$10,000 Gold Possible As Fed Ramps Up Money Printing
In the wake of the near death of the financial system in 2008, the Federal Reserve engaged in two rounds of quantitative easing and pumped trillions of dollars into banks and other financial institutions. Ben Bernanke insists that such drastic actions by the central bank were necessary to prevent a depression, a claim that economists will no doubt be debating for decades.
What may not be open to debate, however, is the wisdom of the Fed's decision to engage in non stop money printing with the announcement of QE3. A policy tool previously applied to prevent a financial collapse has now become a routine operation in a desperate attempt to ramp up economic growth. The Federal Reserve seems oblivious to the fact that no nation in history has ever increased its wealth and real economic growth by resorting to the printing presses.
Three most probable outcomes of the Fed's open ended money printing operations:
1. Continued decline in economic growth.
Following the Fed's announcement of another round of permanent QE, Egan-Jones Cuts U.S. Rating.
Egan-Jones Ratings Co. cut its credit rating for the U.S. one level to AA-, citing the potential for the Federal Reserve’s third round of large-scale asset purchases to weaken the dollar and drive up inflation.
U.S. debt to gross-domestic-product has risen to 104 percent from 66 percent in 2006, Egan-Jones said today in a report. The firm lowered the U.S. to AA in April. Yields on 10- year Treasuries have fallen five basis points since the end of that month to 1.86 percent.
The Fed’s latest program will “stoke the stock market and commodity prices, but in our opinion will hurt the U.S. economy and, by extension, credit quality,” Egan-Jones said. “The increased cost of commodities will pressure profitability of businesses, and increase the costs of consumers, thereby reducing consumer purchasing power.”
The Fed yesterday announced its third round of large-scale asset purchases since 2008, saying it will buy $40 billion of mortgage debt a month. The central bank didn’t set any limit on the ultimate amount it would buy or the duration of the program. Policy makers also extended the prospect of near-zero interest rates until mid-2015 and said policy will stay accommodative “for a considerable time” even after the economy strengthens.
2. Continued destruction of the purchasing power of the U.S. dollar.
Federal Reserve policies have contributed to a dramatic decline in the purchasing power of the U.S. dollar for decades, resulting in a lower standard of living for Americans. Expanded money printing will accelerate this trend.
3. Continued increase in the price of gold.
The decade long rally in gold will dramatically accelerate. A Barron's interview asks Could Fed Miscalculations Lead to $10,000 Gold?

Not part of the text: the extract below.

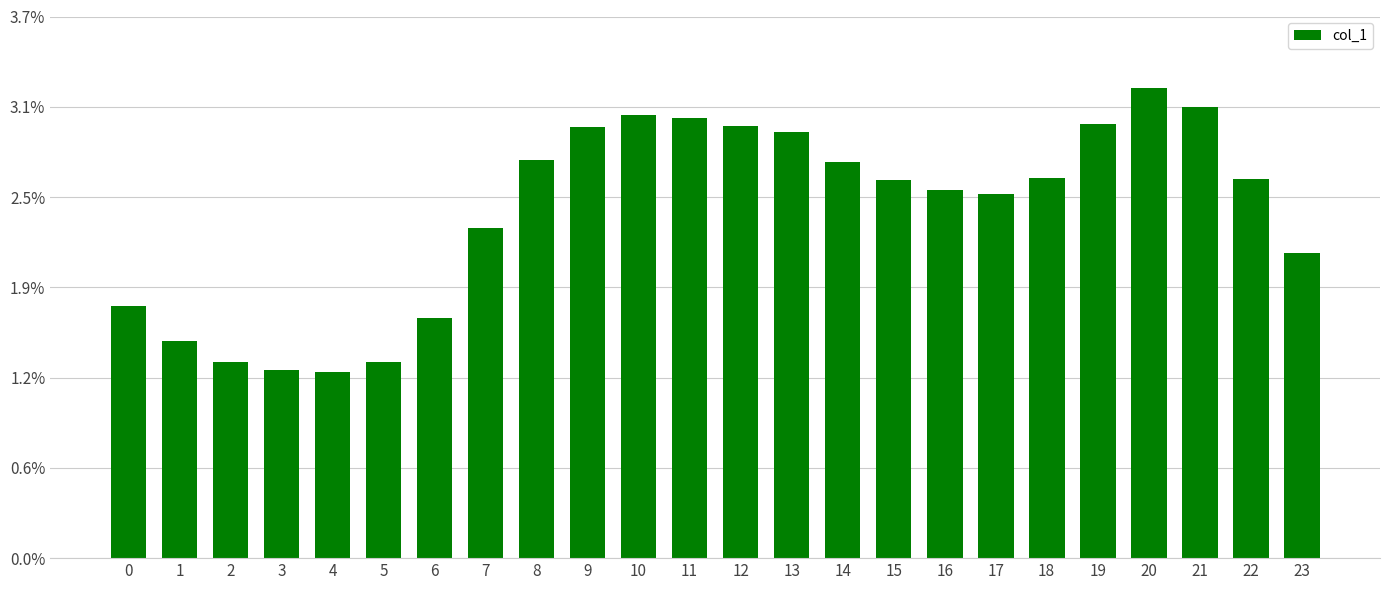

What is the difference between the values at 21 and 8?

0.4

These are times that try an asset manager's soul. The world's economy is a soft-paste porcelain vase set on a wobbly plant stand in the heart of an active earthquake zone. The Middle East is sending out foreshocks of war. The South China Sea is a smoking caldera of tension. Social unrest in the EU threatens tidal waves. And, according to the agitated rats and snakes of the financial press, China is headed into a recession.
Hedging against the most pessimistic case without crippling the upside potential of a better or even miraculous case appears to be as unsolvable as the proverbial Gordian knot. Alexander the Great "solved" the intellectually challenging knot riddle by severing it with his sword. Scott Minerd, chief investment officer of Guggenheim Partners, offers a more reasoned but equally simple solution to the hedging conundrum: gold. In extreme circumstances—like miscalculations regarding inflation by the Federal Reserve—the metal could hit $10,000 per troy ounce, he asserts. Thursday, after the Fed disclosed its latest financial-stimulus scheme, the metal rose about 2% to $1,768.
Minerd frets about the Fed's ability to reduce its swollen $2.9 trillion balance sheet if rates suddenly were to rise. Because the assets have longer-term durations, their market value immediately would tumble. If rates rose 1%, the Fed would have a $150 billion capital deficit, he says. This would have negative ramifications for the dollar. Minerd says the über-wealthy have been migrating toward hard assets like gold, real estate, and art. Every portfolio should be partially composed of such assets, he asserts. Is yours?
Gold and Silver Blog has long argued that gold would eventually advance to at least $5,000. The latest Fed actions make that price target seem conservative.